— start Provided records —
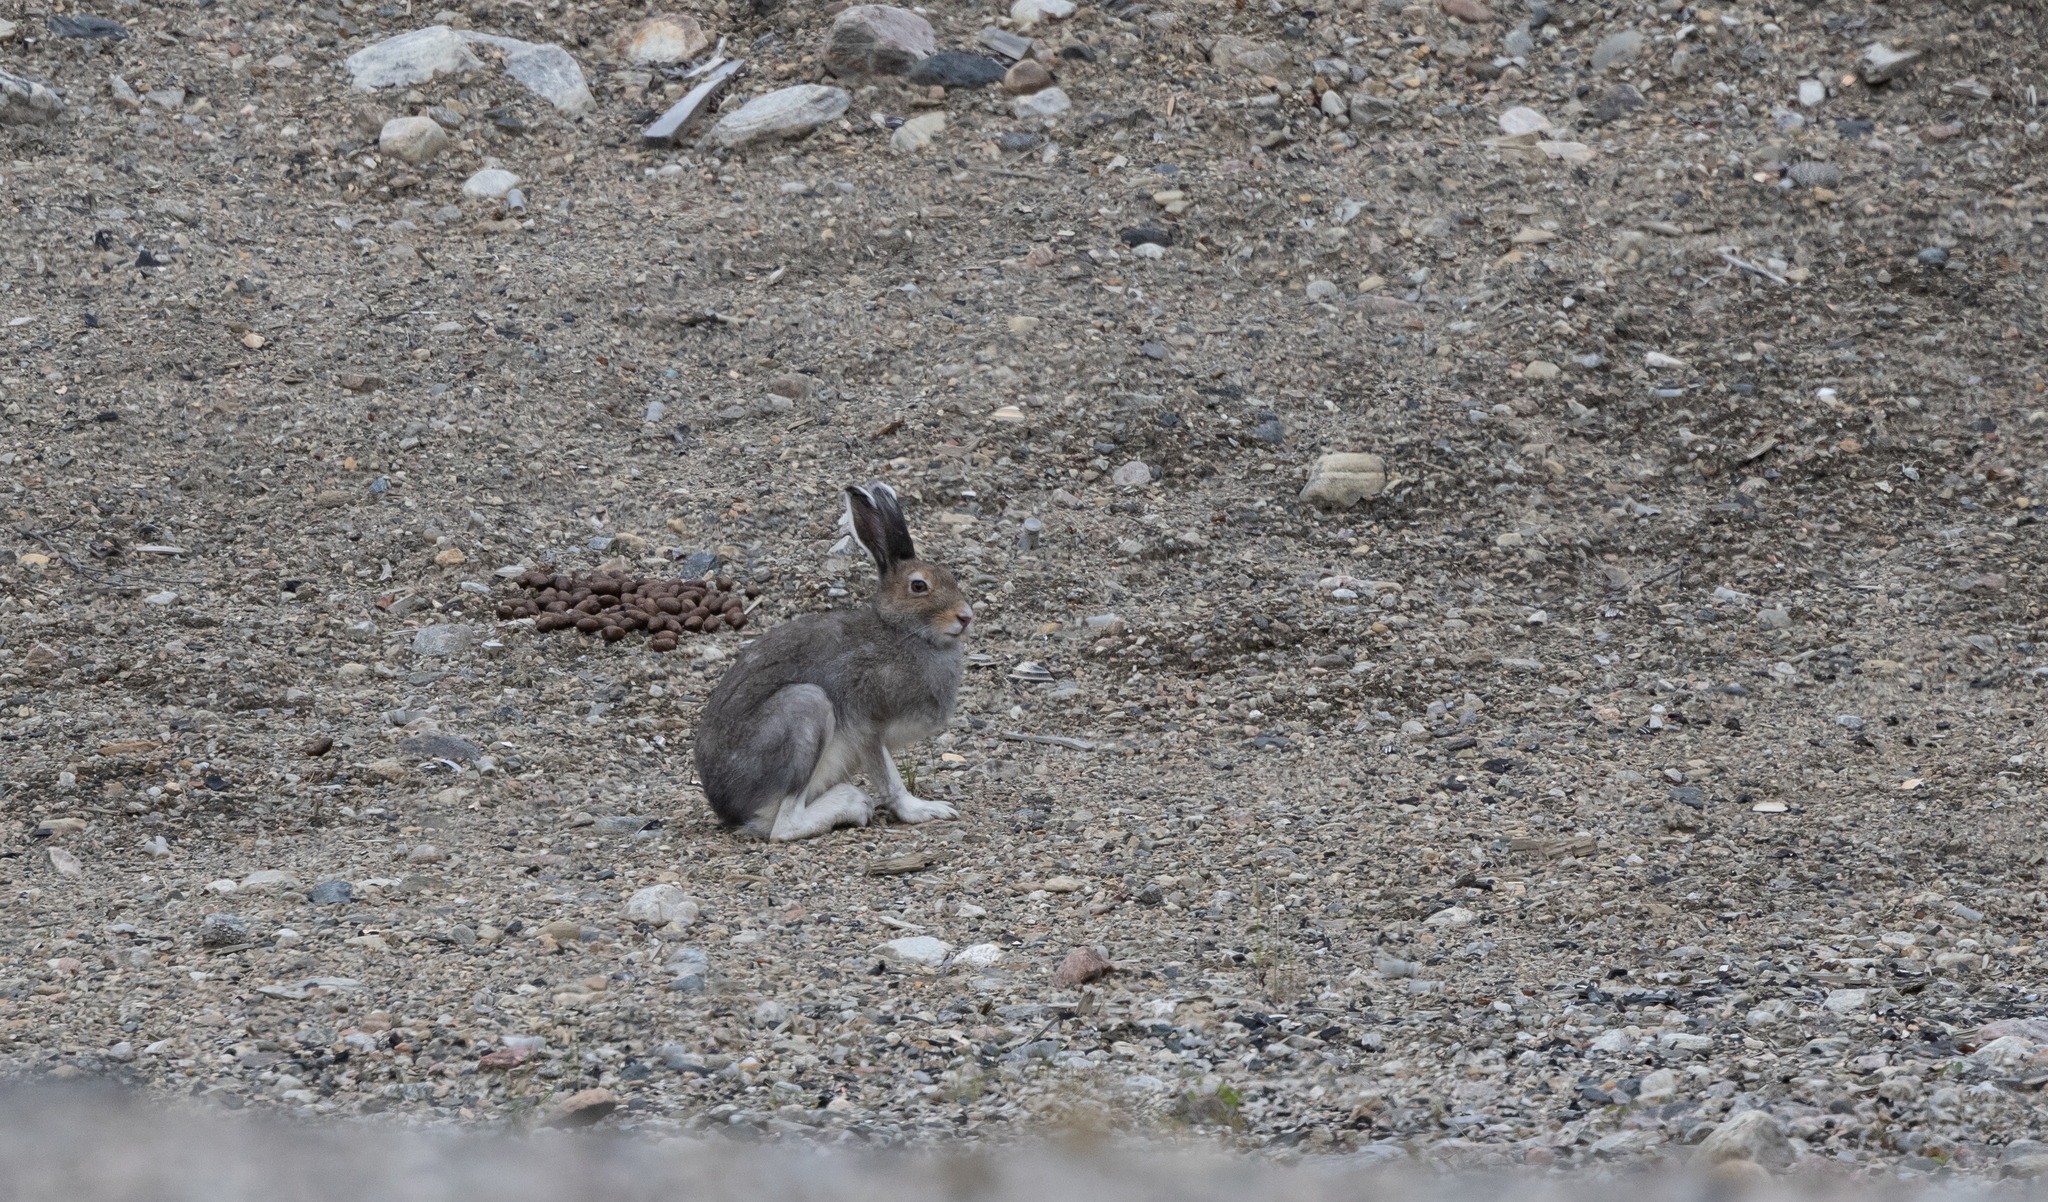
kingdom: Animalia
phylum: Chordata
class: Mammalia
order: Lagomorpha
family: Leporidae
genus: Lepus
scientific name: Lepus timidus
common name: Mountain hare
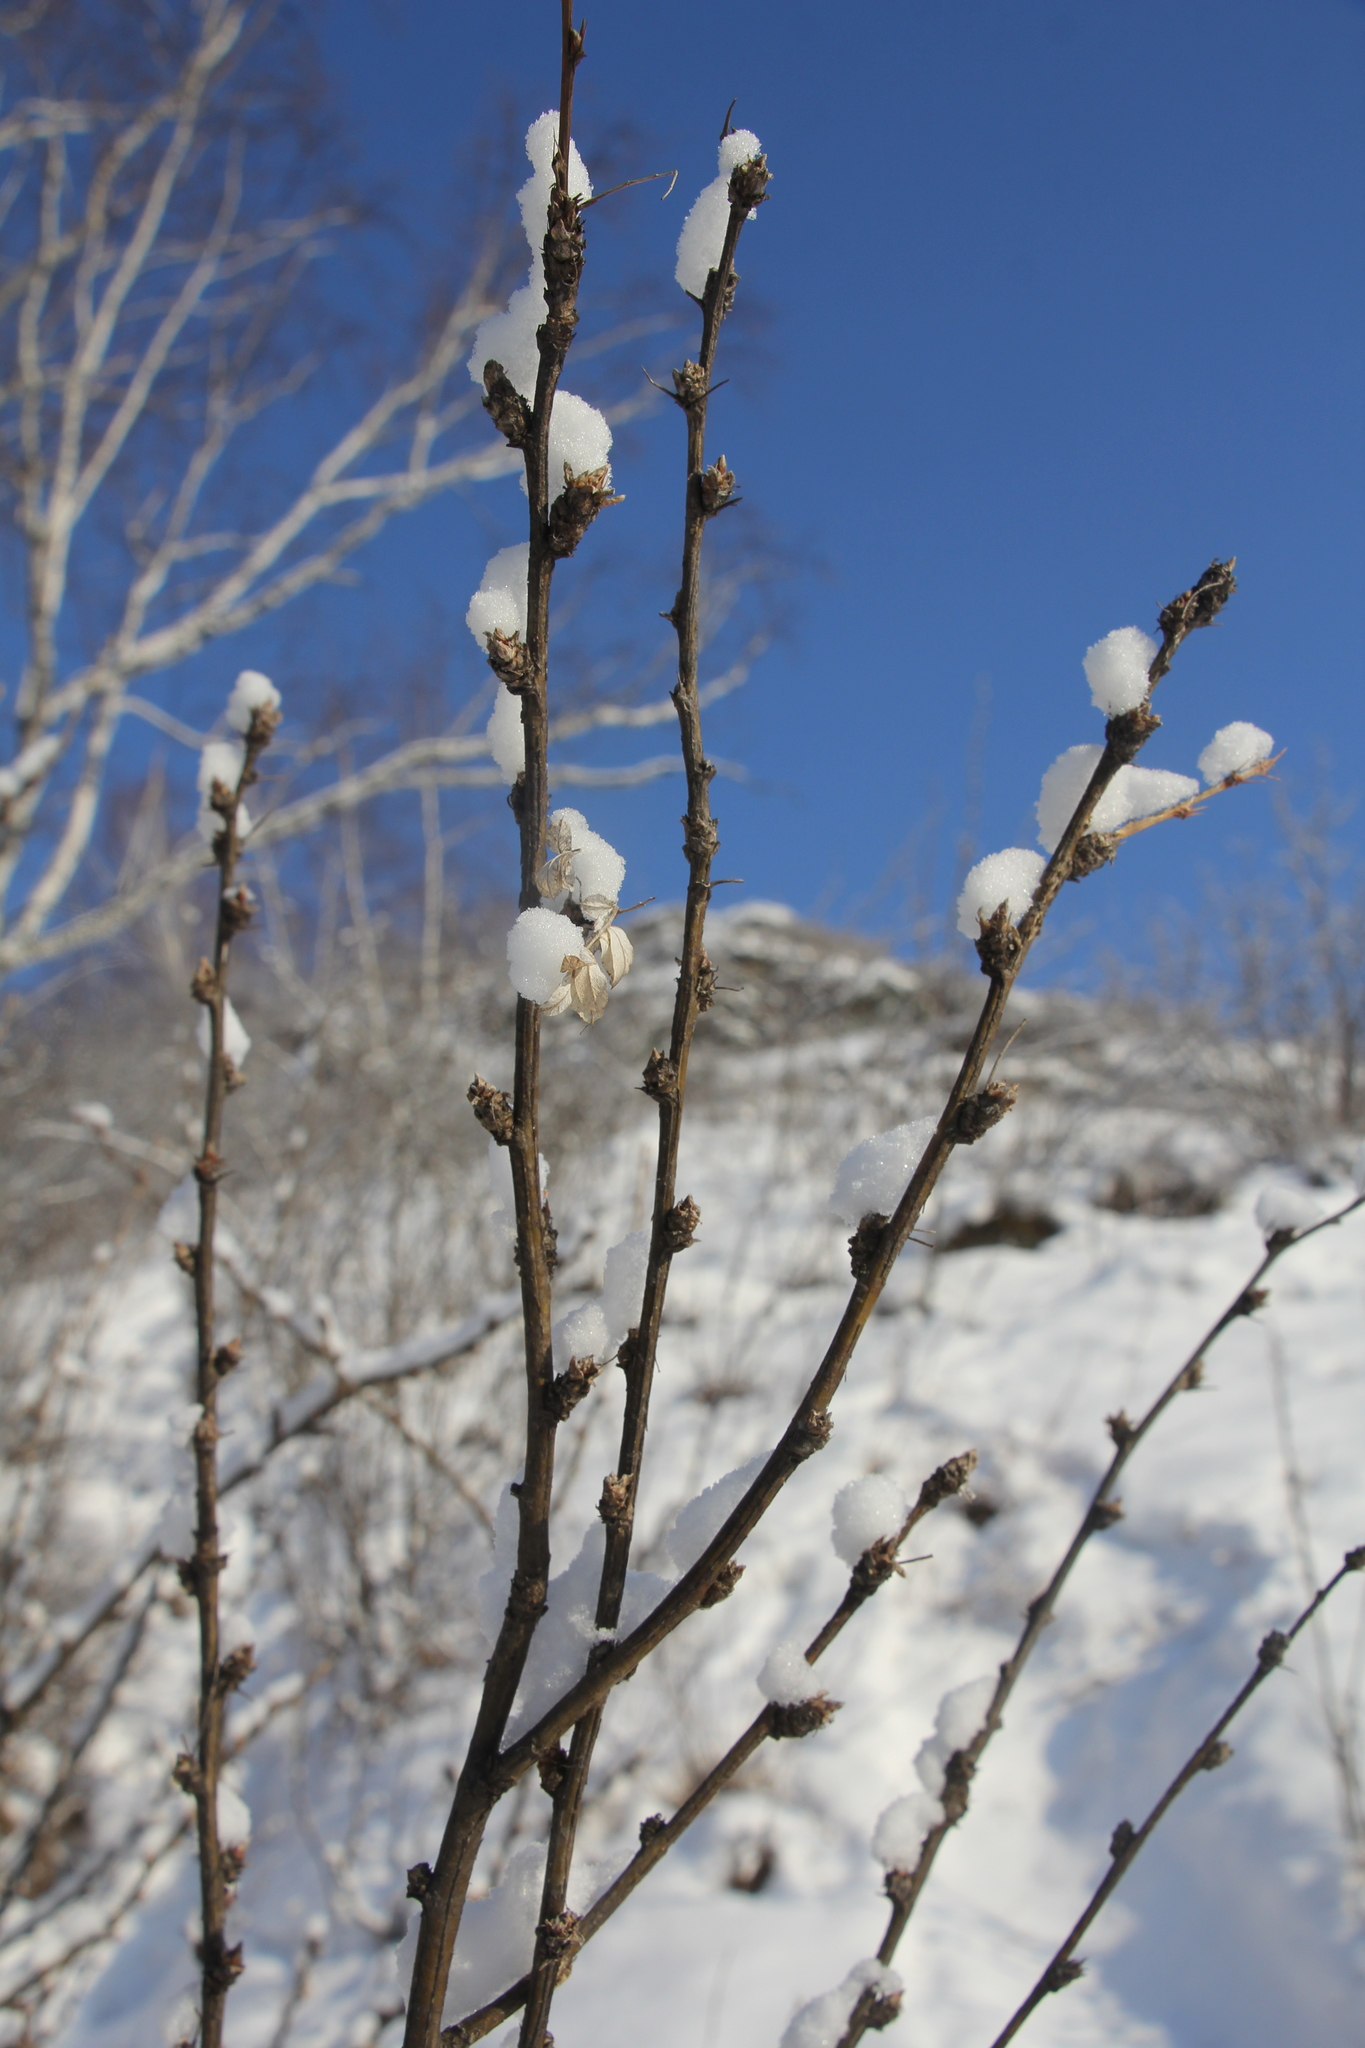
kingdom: Plantae
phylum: Tracheophyta
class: Magnoliopsida
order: Fabales
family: Fabaceae
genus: Caragana
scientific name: Caragana arborescens
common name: Siberian peashrub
— end Provided records —
Rewrite the material above with every "common name" replaced by "vernacular name" and everything else unchanged. Leave the pictures out of your answer.

kingdom: Animalia
phylum: Chordata
class: Mammalia
order: Lagomorpha
family: Leporidae
genus: Lepus
scientific name: Lepus timidus
vernacular name: Mountain hare
kingdom: Plantae
phylum: Tracheophyta
class: Magnoliopsida
order: Fabales
family: Fabaceae
genus: Caragana
scientific name: Caragana arborescens
vernacular name: Siberian peashrub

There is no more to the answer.